If McCain were really a tough guy, he'd promise to wait until he's President (never!) to meet with the Dalai Lama and really piss off the Chinese.
(Is there any doubt at all that the McCain campaign piled up a ton of press releases about mostly inconsequential things to compete with Obama's trip? And, of course, McCNN printed every damn one of them. Hey, an easy day at work!)
Update: Joe Klein, true to form, is oblivious to the obvious fact that Tucker Bounds is playing him.
Friday: Personal Income & Outlays
8 hours ago
4 comments:
Senator Obama,
Remember me? I'm the American voter who initially considered voting for you after eight long years of the Bush administration. However, you're recent decision to campaign everywhere EXCEPT the United States has demonstrated that the election is more about your ego than what matters--issues. Americans, while concerned about rebuilding with other nations and terrorism, want and need a leader who understands (and has a plan) for addressing domestic issues--education, economic and more.

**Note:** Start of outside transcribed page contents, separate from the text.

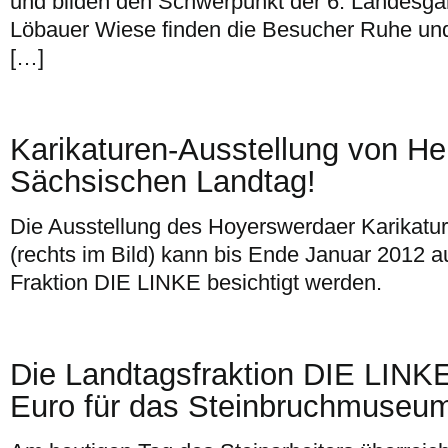
und bilden den Schwerpunkt der 6. Landesga
Löbauer Wiese finden die Besucher Ruhe un
[…]
Karikaturen-Ausstellung von He
Sächsischen Landtag!
Die Ausstellung des Hoyerswerdaer Karikatur
(rechts im Bild) kann bis Ende Januar 2012 au
Fraktion DIE LINKE besichtigt werden.
Die Landtagsfraktion DIE LINK
Euro für das Steinbruchmuseum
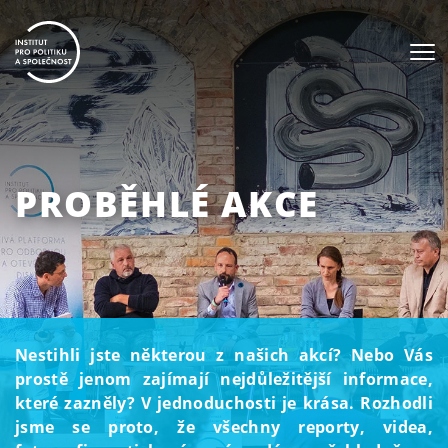
PROBĚHLÉ AKCE
Nestihli jste některou z našich akcí? Nebo Vás
prostě jenom zajímají nejdůležitější informace,
které zazněly? V jednoduchosti je krása. Rozhodli
jsme se proto, že všechny reporty, videa,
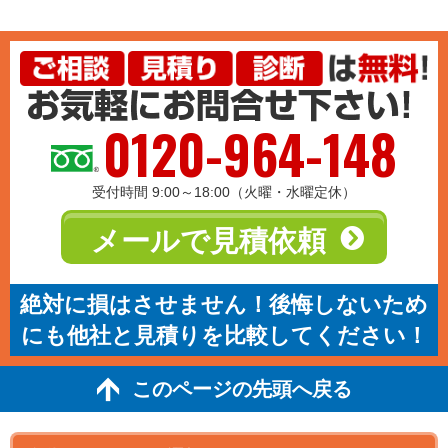
0120-964-148
受付時間 9:00～18:00（火曜・水曜定休）
メールで見積依頼
絶対に損はさせません！後悔しないため
にも他社と見積りを比較してください！
このページの先頭へ戻る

My advice--catch the first plane back to the U.S. and start trying to win the heart AND minds of the "American" people. Just then, you might have a chance of not blowing the election.
Hey, Anonymous, what a colossal load of RNC-sponsored crap! Where was your concern when McCain was campaigning Canada and Latin American after he sewed up the Republican nomination? Huh? When McCain was hectoring Obama about visiting Iraq, were you up on your soapbox, saying, no, no, no, stay home? Yeah, sure.

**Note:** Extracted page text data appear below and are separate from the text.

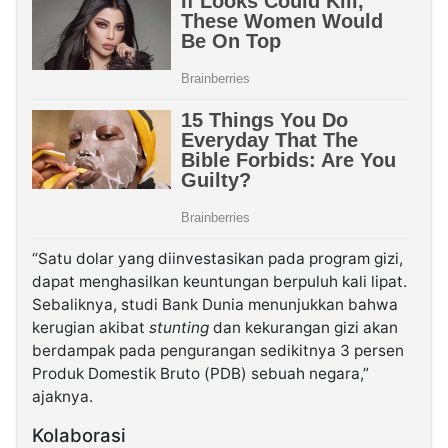
“Satu dolar yang diinvestasikan pada program gizi,
dapat menghasilkan keuntungan berpuluh kali lipat.
Sebaliknya, studi Bank Dunia menunjukkan bahwa
kerugian akibat
stunting
dan kekurangan gizi akan
berdampak pada pengurangan sedikitnya 3 persen
Produk Domestik Bruto (PDB) sebuah negara,”
ajaknya.
Kolaborasi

Some of you will repeat anything that Rush or Hannity says. After all this time and all the bullshit you've regurgitated, you might try learning your lesson and ignoring their propaganda.
-LL
McCain is an old geezer who is to lazy to do anything but attack Obama and raise his own campaign money. If you want another four years of republican garbage we just went through keep standing up for the idiot(McCain)and maybe we can dig ourselves a bigger hole than we are already in!!!
Gary Bonner
Why Obama will not win the presidency:
What a perplexing position citizens of these United States find ourselves. We have reached a cross-road as a nation. These are perilous times at home and abroad. Economic uncertainties abound and our fast eroding moral standing in the world threatens to place at risk our role as the world's most powerful influencer. Before us stand two starkly different choices whom, depending on our choice, may lead us into another "American Century" or may lead us further down the road to a permanent erosion of power and influence.
Essentially we are asked to vote for either of two approaches to moving forward. One approach seeks to harness American power and influence in order to rule the world; the other approach realizes that rather than American power, it is American principles and core values which must be harnessed that we might lead (not rule) the world.
We all know in our hearts that the right and just perspective to adopt is to "...harness American principles...that we might lead the world." For this is and has been the decidedly American root of our world perspective as a nation. This is our American way...our ethic. But there is one problem that causes us great consternation. The leader who most effectively espouses (and seems to most passionately believe in) the "decidedly American root of our world perspective..." is born the son of a minority group - the fruit of a relationship that in years past (and perhaps even now, if we be truthful with ourselves) was taboo.
The white guy, we know in our hearts is dangerous and wrong on almost every substantive issue affecting our welfare at home and abroad; yet we struggle to bring ourselves to truly embrace the other guy who espouses the most American of American ideals with enough eloquence and passion to ignite and capture the imagination of an entire next generation of Americans.
And so we vacillate and try to find ways to justify our guttural instinct to choose the guy who represents the past, though we yearn to step into the promise of the future. We whisper within the shadows of our body politic about "...is he Muslim...his middle name is Hussein...he's part Black...etc." We know within our hearts that Senator Barack Obama is the product of a conflagration of conspiring American ideals: freedom, justice, equality, meritocracy, our American melting pot. He is, as much as anything, one of our own.
My fear is that when we as a nation are on the other side of this decision...when we, in the end, vote our fears and forsake our promise; when we hold our heads down in shame as we watch John McCain's inauguration on our TVs; I fear that the Great Scribe of History will be left with no choice but to pen within our national epitaph, "...He came unto his own; and his own received him not."